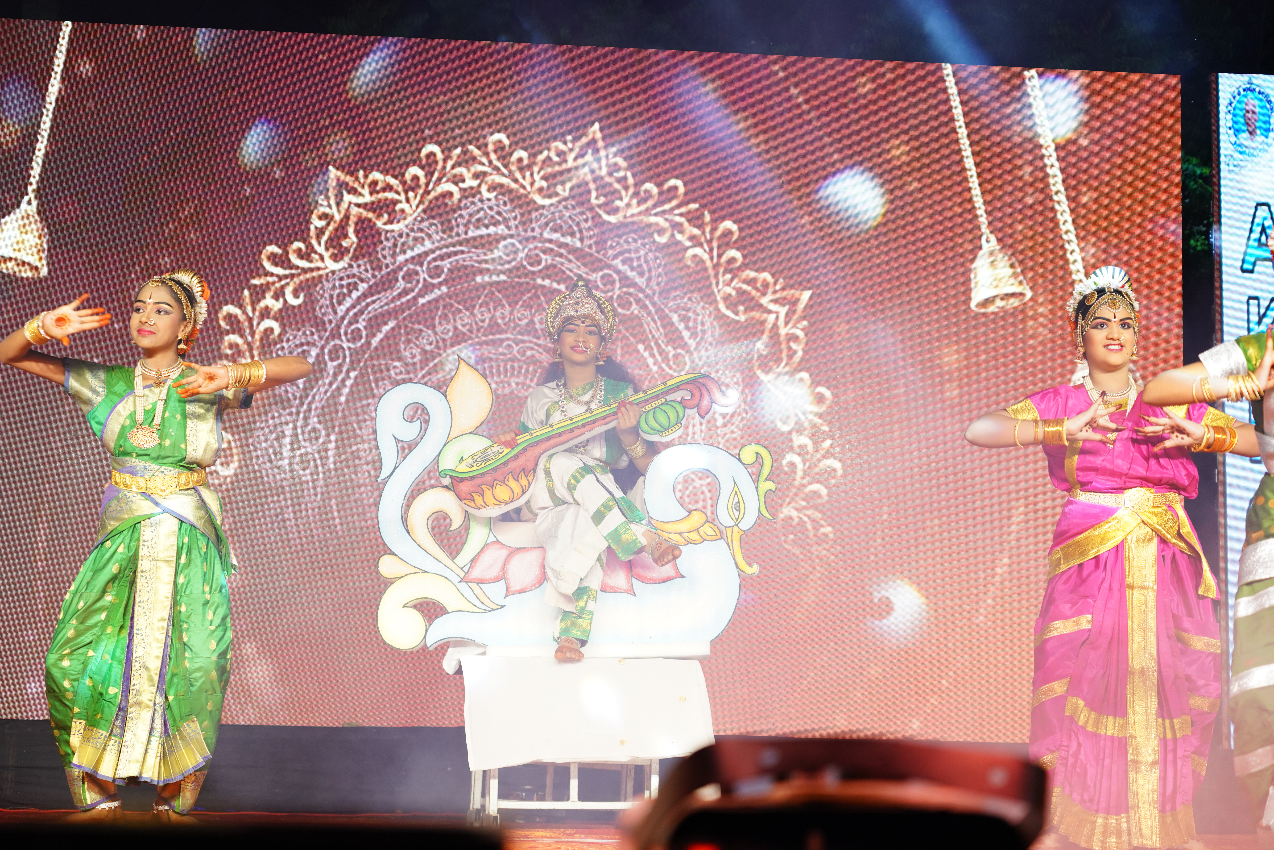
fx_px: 2407
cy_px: 425
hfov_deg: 29.7
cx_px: 637
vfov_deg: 20.0
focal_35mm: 68
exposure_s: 1/160
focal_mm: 68
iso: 1000
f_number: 4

════════

- _What is expected_:
The answer must be an exact copy of the records above, with the pictures left out.

- _Task result_:
fx_px: 2407
cy_px: 425
hfov_deg: 29.7
cx_px: 637
vfov_deg: 20.0
focal_35mm: 68
exposure_s: 1/160
focal_mm: 68
iso: 1000
f_number: 4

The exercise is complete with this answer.